TASK TO COMPLETE -> Excluding pictures, give the entries again exactly as they appear.

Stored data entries
___
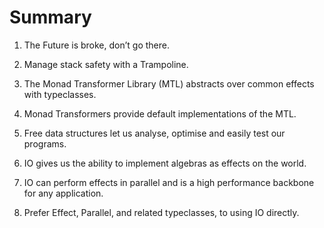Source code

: # Summary

1. The Future is broke, don’t go there.
2. Manage stack safety with a Trampoline.

3. The Monad Transformer Library (MTL) abstracts over common effects with typeclasses.

4. Monad Transformers provide default implementations of the MTL.

5. Free data structures let us analyse, optimise and easily test our programs.

6. IO gives us the ability to implement algebras as effects on the world.

7. IO can perform effects in parallel and is a high performance backbone for any application.

8. Prefer Effect, Parallel, and related typeclasses, to using IO directly.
___
OUTPUT OF THE TASK ->
Source code

: # Summary

1. The Future is broke, don’t go there.
2. Manage stack safety with a Trampoline.

3. The Monad Transformer Library (MTL) abstracts over common effects with typeclasses.

4. Monad Transformers provide default implementations of the MTL.

5. Free data structures let us analyse, optimise and easily test our programs.

6. IO gives us the ability to implement algebras as effects on the world.

7. IO can perform effects in parallel and is a high performance backbone for any application.

8. Prefer Effect, Parallel, and related typeclasses, to using IO directly.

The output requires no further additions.